§ Task objective
I would like the number of lines in the data that contain the word "labels". Please give that number alone.

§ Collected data
════════════════

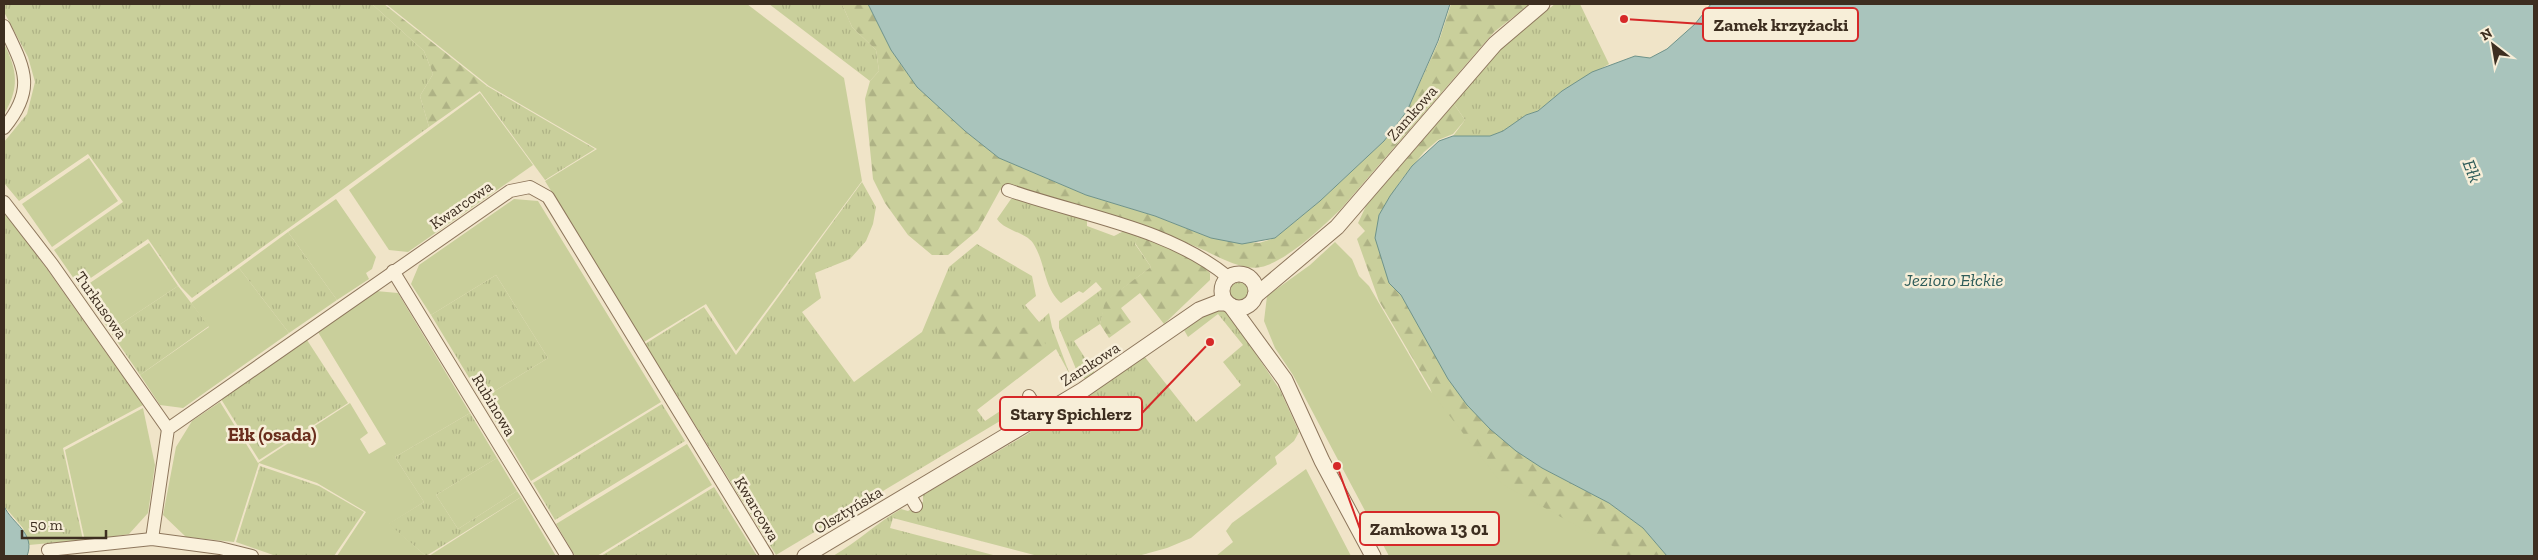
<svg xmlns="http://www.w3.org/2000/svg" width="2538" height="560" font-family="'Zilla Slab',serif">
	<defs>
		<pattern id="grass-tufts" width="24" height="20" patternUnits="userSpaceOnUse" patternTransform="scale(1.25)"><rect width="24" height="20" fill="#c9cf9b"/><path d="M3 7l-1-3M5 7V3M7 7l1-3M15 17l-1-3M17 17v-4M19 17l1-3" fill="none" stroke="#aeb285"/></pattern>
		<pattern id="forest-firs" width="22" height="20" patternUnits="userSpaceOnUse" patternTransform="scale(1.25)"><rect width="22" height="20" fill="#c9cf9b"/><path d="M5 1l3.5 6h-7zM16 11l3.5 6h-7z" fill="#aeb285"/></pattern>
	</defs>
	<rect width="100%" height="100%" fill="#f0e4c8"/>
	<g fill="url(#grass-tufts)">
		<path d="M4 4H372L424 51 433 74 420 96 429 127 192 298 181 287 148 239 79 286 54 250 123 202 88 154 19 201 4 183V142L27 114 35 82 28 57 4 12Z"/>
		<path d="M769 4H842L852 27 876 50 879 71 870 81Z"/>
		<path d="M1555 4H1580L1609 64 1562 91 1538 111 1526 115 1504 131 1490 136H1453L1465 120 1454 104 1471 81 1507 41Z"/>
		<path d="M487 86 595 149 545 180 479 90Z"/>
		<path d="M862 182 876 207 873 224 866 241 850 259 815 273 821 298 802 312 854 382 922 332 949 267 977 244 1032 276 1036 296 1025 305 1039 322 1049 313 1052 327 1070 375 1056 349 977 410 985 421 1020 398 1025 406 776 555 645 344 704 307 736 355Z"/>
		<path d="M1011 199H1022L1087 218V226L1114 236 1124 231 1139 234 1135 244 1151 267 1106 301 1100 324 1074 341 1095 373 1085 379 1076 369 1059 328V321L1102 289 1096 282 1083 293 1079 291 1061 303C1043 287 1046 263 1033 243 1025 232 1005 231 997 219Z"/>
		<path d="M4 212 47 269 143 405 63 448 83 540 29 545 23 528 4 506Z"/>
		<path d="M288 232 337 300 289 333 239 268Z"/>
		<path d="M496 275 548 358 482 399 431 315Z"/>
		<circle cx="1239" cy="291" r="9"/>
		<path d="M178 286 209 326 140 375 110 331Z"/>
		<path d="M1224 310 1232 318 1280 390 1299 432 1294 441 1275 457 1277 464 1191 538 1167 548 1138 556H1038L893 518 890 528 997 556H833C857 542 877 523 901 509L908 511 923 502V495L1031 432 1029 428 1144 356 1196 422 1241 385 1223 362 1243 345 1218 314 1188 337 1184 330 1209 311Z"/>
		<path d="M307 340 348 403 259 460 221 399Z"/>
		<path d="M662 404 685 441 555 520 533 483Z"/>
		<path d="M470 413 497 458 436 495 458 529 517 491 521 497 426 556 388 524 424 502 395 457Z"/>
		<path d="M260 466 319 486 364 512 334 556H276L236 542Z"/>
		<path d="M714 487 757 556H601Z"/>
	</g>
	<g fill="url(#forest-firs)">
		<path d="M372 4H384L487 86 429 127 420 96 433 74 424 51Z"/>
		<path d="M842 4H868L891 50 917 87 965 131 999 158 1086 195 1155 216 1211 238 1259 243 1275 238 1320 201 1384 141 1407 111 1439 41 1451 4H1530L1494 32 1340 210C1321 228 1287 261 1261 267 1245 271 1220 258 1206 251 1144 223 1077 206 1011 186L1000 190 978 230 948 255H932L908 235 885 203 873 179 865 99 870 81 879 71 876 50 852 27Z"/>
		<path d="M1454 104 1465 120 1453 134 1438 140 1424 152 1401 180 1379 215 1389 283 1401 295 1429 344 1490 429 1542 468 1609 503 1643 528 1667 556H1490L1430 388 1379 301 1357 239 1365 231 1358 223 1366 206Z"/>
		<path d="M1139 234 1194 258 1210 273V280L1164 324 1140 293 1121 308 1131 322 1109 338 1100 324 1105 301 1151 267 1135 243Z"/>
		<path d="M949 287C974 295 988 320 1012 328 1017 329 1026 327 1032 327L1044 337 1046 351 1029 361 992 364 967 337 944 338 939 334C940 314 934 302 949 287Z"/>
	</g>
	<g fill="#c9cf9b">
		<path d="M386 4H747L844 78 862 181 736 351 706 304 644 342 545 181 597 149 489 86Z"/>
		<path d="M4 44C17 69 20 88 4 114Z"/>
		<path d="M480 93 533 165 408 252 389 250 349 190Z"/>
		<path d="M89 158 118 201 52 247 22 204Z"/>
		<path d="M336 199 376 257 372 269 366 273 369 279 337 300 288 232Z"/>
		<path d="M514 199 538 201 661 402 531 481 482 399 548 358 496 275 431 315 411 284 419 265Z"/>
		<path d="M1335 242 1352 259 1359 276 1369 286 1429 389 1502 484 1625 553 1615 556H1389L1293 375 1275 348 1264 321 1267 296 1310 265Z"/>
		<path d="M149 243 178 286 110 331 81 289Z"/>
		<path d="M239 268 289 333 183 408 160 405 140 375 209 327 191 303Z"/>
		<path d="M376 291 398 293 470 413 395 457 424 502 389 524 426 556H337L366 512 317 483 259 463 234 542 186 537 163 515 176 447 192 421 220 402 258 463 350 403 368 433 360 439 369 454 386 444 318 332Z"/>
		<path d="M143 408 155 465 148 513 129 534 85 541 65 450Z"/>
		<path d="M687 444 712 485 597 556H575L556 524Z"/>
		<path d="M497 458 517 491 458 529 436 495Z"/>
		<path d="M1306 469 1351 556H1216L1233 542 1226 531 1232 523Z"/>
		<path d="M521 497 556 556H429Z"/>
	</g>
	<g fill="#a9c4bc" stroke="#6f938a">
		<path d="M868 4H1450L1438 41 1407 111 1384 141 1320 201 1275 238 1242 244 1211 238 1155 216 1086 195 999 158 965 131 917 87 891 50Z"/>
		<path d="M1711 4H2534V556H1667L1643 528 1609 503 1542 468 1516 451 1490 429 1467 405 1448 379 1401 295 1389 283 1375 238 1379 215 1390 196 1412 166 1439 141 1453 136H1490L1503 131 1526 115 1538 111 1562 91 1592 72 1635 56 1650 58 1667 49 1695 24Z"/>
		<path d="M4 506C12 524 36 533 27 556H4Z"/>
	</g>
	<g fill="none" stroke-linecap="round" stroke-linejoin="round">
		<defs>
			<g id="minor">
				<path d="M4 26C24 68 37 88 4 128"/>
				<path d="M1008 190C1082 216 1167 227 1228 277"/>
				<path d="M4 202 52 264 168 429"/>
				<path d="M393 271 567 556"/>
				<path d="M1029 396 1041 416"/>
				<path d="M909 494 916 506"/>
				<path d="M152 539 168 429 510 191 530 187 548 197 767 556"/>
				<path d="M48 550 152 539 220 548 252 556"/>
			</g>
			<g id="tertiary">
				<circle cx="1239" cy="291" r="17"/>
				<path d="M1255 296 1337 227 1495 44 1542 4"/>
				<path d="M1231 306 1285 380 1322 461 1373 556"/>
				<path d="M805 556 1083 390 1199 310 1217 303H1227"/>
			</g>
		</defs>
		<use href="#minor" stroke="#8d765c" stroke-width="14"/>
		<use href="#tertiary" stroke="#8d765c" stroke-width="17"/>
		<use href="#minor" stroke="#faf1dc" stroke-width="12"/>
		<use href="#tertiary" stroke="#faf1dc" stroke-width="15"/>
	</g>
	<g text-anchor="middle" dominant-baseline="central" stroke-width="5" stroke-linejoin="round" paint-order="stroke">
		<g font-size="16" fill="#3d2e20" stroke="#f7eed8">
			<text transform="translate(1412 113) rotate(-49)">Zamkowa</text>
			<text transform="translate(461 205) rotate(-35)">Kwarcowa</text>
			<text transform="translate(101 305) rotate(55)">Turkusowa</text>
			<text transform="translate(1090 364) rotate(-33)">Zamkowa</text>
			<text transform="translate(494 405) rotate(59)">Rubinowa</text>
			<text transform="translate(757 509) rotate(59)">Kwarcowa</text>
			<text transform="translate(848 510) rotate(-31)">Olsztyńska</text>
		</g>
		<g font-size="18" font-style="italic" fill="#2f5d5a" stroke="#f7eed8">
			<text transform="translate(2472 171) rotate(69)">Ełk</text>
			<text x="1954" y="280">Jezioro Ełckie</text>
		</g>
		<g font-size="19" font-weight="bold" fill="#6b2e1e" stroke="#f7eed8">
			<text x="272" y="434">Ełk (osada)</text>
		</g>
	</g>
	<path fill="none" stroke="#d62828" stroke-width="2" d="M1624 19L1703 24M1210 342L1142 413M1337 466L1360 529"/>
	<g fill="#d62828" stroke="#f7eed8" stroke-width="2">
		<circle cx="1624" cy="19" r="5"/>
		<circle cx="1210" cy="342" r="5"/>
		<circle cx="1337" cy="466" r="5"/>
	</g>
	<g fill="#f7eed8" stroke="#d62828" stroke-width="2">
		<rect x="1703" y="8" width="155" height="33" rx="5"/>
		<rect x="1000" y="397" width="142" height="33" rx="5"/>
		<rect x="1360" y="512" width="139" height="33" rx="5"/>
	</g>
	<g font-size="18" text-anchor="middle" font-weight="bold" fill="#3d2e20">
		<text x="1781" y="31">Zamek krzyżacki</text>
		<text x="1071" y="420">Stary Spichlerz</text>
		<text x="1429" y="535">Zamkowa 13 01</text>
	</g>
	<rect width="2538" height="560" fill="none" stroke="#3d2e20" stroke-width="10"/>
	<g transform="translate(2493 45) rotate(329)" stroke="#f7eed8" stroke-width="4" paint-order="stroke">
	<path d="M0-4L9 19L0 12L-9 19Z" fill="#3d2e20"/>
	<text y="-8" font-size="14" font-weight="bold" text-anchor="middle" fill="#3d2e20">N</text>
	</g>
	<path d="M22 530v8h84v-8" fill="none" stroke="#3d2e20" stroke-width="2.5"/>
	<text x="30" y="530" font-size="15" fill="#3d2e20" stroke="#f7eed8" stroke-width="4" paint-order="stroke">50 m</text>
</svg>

════════════════

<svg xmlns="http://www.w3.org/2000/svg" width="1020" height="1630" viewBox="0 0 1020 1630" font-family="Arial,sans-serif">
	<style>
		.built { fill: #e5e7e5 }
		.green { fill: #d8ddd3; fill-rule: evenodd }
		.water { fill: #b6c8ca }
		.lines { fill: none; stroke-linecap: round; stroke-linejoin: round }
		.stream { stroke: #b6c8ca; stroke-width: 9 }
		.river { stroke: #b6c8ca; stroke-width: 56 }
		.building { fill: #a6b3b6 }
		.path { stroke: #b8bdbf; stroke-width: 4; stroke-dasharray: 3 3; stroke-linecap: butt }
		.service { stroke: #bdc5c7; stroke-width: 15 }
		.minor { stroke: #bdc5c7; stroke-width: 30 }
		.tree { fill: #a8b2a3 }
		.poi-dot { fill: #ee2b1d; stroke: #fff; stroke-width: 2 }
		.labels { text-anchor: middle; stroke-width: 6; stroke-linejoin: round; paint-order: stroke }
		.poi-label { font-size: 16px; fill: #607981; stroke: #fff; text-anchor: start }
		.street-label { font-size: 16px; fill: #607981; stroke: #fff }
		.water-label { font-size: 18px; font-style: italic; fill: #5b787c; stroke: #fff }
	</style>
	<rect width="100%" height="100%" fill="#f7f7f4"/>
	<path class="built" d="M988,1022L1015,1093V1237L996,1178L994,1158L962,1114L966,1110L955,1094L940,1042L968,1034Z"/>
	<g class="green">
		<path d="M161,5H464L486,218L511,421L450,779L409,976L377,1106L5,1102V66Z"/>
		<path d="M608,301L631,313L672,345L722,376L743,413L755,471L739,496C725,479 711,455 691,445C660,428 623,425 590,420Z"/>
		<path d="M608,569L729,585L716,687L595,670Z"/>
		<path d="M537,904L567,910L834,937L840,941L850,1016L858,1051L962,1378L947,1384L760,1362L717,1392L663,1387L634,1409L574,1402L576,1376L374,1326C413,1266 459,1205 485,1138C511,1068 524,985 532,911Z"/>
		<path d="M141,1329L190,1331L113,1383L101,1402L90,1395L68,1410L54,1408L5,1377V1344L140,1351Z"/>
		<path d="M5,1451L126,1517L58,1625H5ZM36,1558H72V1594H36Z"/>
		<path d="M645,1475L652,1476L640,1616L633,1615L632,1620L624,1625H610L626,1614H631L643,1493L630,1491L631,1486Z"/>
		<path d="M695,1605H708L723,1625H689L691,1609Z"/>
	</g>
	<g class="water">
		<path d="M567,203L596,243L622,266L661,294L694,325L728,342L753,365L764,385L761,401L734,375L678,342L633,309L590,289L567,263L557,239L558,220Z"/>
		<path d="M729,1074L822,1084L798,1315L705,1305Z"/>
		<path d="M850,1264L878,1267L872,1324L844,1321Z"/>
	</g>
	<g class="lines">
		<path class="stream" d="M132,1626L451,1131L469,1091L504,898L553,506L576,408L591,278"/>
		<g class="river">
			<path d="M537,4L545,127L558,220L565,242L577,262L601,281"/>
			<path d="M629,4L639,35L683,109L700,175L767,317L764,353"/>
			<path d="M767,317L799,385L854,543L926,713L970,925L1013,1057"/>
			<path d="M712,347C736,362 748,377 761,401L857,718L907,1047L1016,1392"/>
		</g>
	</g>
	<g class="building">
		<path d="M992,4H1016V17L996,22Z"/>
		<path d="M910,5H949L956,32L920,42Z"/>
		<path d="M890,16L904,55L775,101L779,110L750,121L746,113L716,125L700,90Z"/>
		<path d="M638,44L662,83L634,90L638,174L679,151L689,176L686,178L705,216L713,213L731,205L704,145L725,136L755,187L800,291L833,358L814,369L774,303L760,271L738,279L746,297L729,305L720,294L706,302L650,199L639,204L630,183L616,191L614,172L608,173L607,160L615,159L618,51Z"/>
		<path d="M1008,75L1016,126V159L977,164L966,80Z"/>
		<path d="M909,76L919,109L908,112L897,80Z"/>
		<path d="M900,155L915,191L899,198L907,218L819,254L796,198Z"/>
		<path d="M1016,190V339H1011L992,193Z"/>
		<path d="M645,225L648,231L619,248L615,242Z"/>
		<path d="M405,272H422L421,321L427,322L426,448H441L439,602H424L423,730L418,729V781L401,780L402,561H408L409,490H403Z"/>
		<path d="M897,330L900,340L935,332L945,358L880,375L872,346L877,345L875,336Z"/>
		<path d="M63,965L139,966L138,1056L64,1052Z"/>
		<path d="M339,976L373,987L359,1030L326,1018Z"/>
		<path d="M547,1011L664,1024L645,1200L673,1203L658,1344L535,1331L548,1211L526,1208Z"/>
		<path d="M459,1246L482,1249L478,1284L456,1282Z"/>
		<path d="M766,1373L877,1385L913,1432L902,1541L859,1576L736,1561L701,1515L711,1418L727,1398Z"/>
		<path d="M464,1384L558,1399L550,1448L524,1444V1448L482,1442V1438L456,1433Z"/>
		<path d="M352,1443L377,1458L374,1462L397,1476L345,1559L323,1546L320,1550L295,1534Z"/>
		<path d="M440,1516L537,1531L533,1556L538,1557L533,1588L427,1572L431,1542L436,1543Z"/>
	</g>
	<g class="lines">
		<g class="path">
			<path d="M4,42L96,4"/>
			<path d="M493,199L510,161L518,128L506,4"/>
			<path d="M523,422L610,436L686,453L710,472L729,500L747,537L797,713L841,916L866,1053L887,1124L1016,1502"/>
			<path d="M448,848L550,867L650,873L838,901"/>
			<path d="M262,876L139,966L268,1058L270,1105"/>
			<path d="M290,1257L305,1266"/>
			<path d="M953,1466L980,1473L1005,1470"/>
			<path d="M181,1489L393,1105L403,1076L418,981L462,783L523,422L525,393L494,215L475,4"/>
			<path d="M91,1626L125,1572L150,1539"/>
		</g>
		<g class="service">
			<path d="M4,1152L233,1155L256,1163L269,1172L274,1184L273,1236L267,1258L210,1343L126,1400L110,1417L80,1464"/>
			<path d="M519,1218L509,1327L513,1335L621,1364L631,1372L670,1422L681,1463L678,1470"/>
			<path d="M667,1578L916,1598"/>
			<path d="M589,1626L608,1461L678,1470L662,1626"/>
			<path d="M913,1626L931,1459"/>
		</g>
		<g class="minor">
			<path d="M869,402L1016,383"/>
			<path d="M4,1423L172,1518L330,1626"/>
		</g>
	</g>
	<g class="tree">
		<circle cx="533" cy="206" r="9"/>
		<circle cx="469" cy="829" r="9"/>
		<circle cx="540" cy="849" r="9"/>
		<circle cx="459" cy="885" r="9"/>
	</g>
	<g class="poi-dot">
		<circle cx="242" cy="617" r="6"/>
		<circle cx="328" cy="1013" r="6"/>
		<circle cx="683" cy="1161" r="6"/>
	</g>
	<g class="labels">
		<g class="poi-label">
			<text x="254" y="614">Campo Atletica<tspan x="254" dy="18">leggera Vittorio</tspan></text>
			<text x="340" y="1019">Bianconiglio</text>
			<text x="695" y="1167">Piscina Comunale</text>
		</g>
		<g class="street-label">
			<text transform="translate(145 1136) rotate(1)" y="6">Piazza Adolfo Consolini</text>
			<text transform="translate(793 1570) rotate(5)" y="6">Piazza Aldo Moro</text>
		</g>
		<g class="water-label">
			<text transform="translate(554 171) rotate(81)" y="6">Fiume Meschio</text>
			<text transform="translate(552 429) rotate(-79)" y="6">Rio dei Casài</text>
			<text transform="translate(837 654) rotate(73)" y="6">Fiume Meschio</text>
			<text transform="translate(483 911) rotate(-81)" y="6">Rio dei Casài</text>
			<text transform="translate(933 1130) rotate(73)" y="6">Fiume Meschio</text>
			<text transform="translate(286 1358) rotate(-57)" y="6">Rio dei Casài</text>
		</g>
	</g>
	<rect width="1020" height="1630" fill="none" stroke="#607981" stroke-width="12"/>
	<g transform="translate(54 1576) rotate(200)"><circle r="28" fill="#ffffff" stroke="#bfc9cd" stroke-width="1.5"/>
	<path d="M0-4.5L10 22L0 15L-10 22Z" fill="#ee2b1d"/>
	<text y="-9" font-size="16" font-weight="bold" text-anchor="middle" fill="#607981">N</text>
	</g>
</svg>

════════════════

§ Exercise solution
2